Dima est un grand gaillard à la barbe touffue et à l’allure dégagée. Ses poignées de main menacent de vous écraser la main, et ses étreintes spontanées réconfortent sans remède. C’est un homme sympathique, et personne ne devinerait que derrière son sourire se cache le souvenir des terribles attaques de Kramatorsk. Cela fait quelques mois que lui et sa femme ont quitté Kramatorsk, presque aussi longtemps qu’il travaille avec MSF en tant qu’opérateur radio.

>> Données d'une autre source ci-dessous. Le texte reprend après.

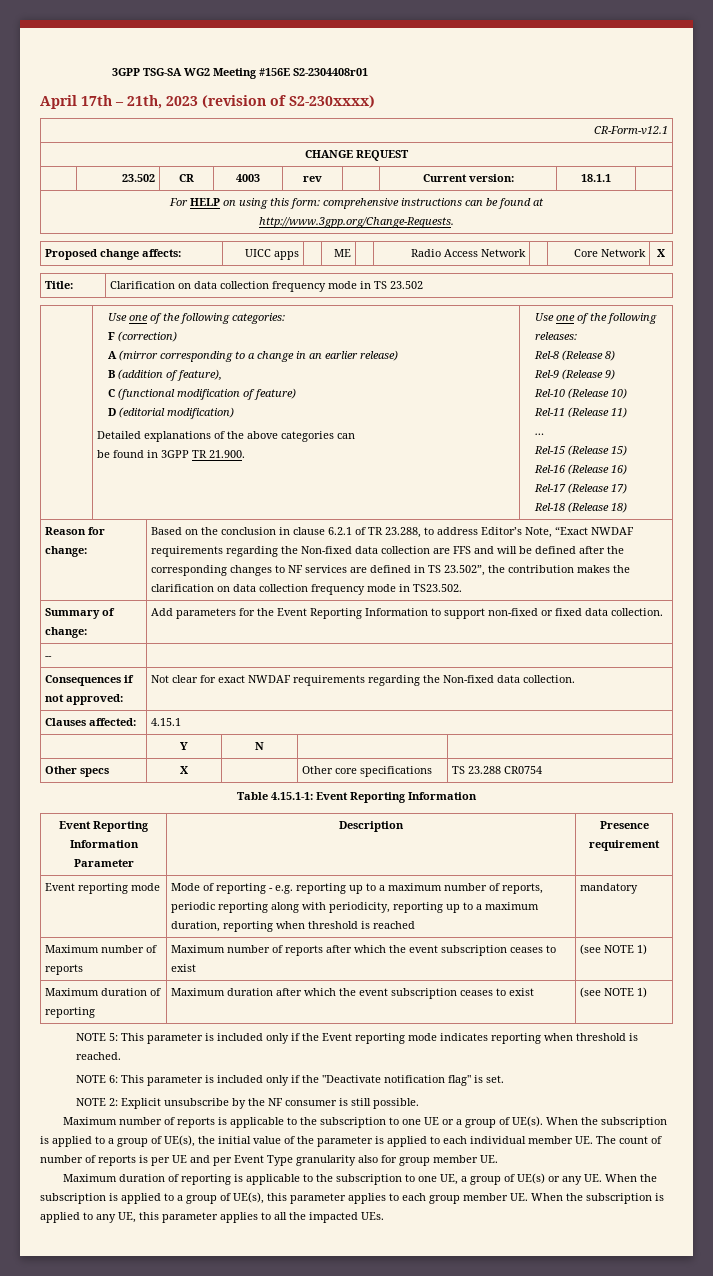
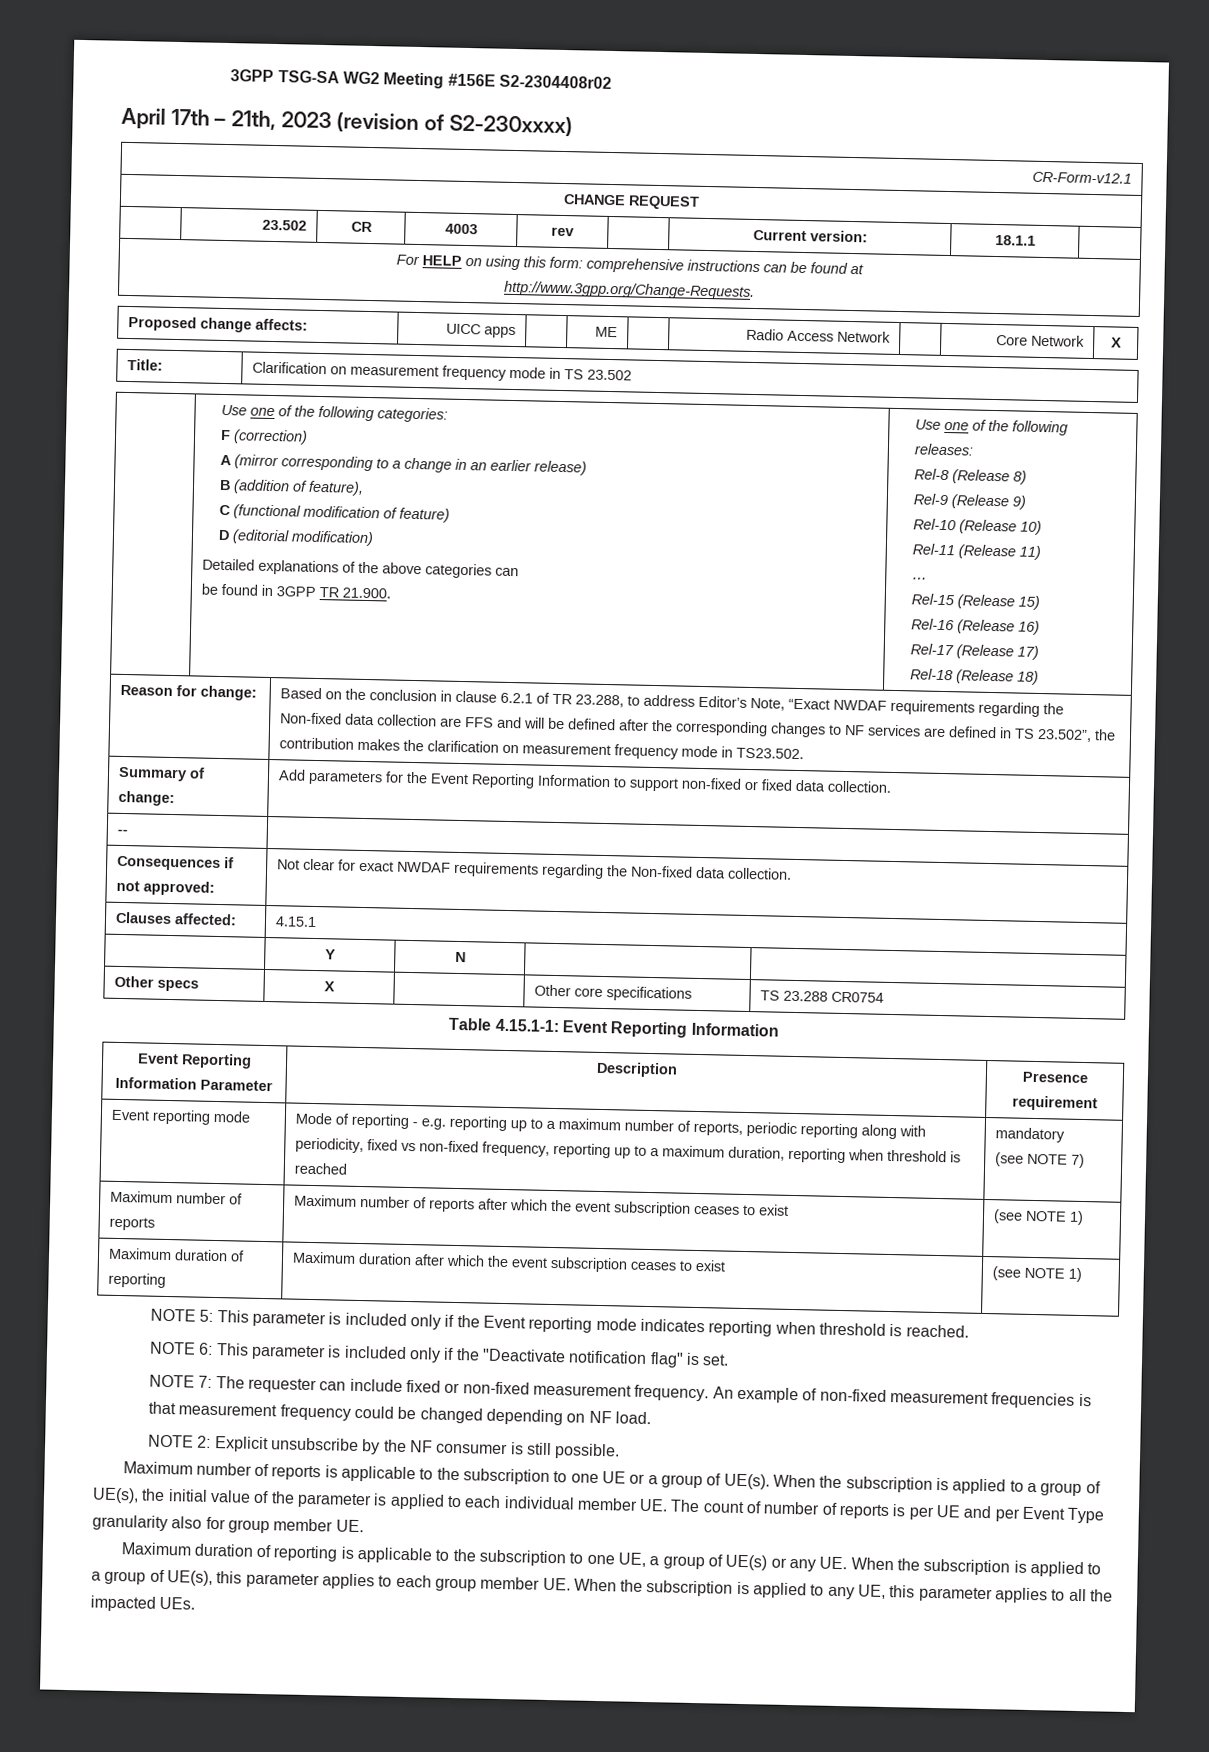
[293,68,369,76] S2-2304408r01 -> [498,74,612,89] S2-2304408r02
[193,281,269,289] data collection -> [349,364,439,377] measurement
[232,584,308,592] data collection -> [521,743,611,756] measurement
(390, 907) none -> [366,1139,550,1157] fixed vs non-fixed frequency,
(638, 888) none -> [994,1152,1085,1169] // (see NOTE 7)
(505, 1079) none -> [149,1374,1092,1409] [148,1401,652,1426] // NOTE 7: The requester can include fixed or non-fixed measurement frequency. An example of non-fixed measurement frequencies is that measurement frequency could be changed depending on NF load.

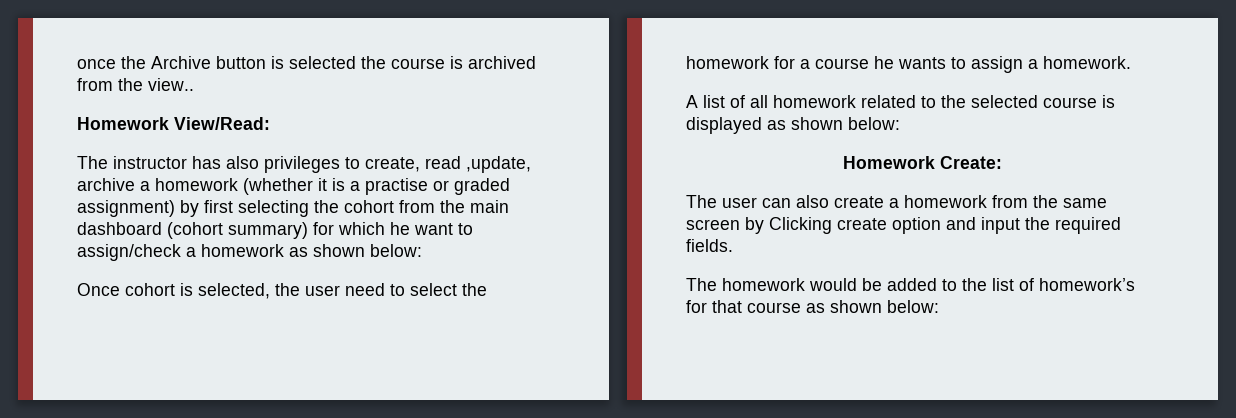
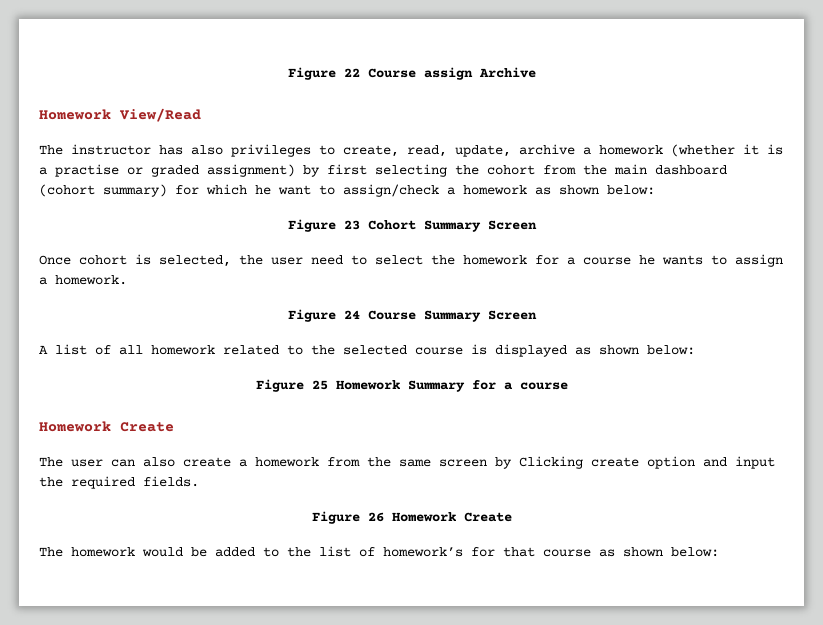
[77,56,536,69] [77,78,194,91] [77,117,270,130] once the Archive button is selected the course is archived from the view.. // Homework View/Read: -> [287,67,536,80] [39,108,201,122] Figure 22 Course assign Archive // Homework View/Read
[425,156,531,173] read ,update, -> [407,145,511,157] read, update,
(422, 250) none -> [287,219,537,232] // Figure 23 Cohort Summary Screen
(1131, 62) none -> [287,309,537,322] // Figure 24 Course Summary Screen
[843,156,1002,169] Homework Create: -> [255,379,568,392] [39,421,174,432] Figure 25 Homework Summary for a course // Homework Create
(733, 245) none -> [311,511,512,524] // Figure 26 Homework Create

Mais ses parents, aujourd’hui âgés, sont restés. Dima raconte qu’ils se parlent souvent : ses parents depuis leur bunker et lui depuis la base MSF de Kropyvnytskyi, dans le centre du pays. « Ils ne veulent pas partir. Ils disent que c’est leur terre. Ils savent qu’ils peuvent mourir, bien sûr, mais ils insistent sur le fait que c’est leur maison et qu’ils ne partiront pas. » Dima dit que oui, bien sûr, il les comprend, mais que non, ce n’est pas facile.

Dima est aussi un homme reconnaissant. « Ce travail est fantastique », dit-il. Il explique que la vie quotidienne dans des villes comme Kropyvnytskyi peut vous déconnecter de la réalité, mais dès que vous sortez avec les équipes de MSF dans un camp de personnes déplacées ou dans un hôpital, vous comprenez rapidement la situation en Ukraine. « Les gens ont besoin de parler, ils ont besoin d’une aide psychologique. Ils ont vu des membres de leur famille mourir… et eux-mêmes ont passé des mois à ne pas vivre, à essayer de ne pas mourir. En ce sens, ce que nous pouvons leur offrir, au-delà de toute assistance, c’est de l’espoir. Je regarde le blanc de nos gilets et je pense à cela, à quelque chose qui brille au milieu de tant d’obscurité. »

Et de l’espoir, Dima n’en manque pas. Il pense souvent au jour où tout cela sera terminé, au jour où il pourra rentrer chez lui et mettre en pratique ce qu’il apprend cette année. Il pense aussi à trouver une maison et, surtout, à fonder une famille plus nombreuse : il rêve d’avoir un bébé. « J’étais un peu nunuche, alors oui, une fille, ce serait mieux. »

Bien sûr, il y a des histoires positives. Il y en a toujours.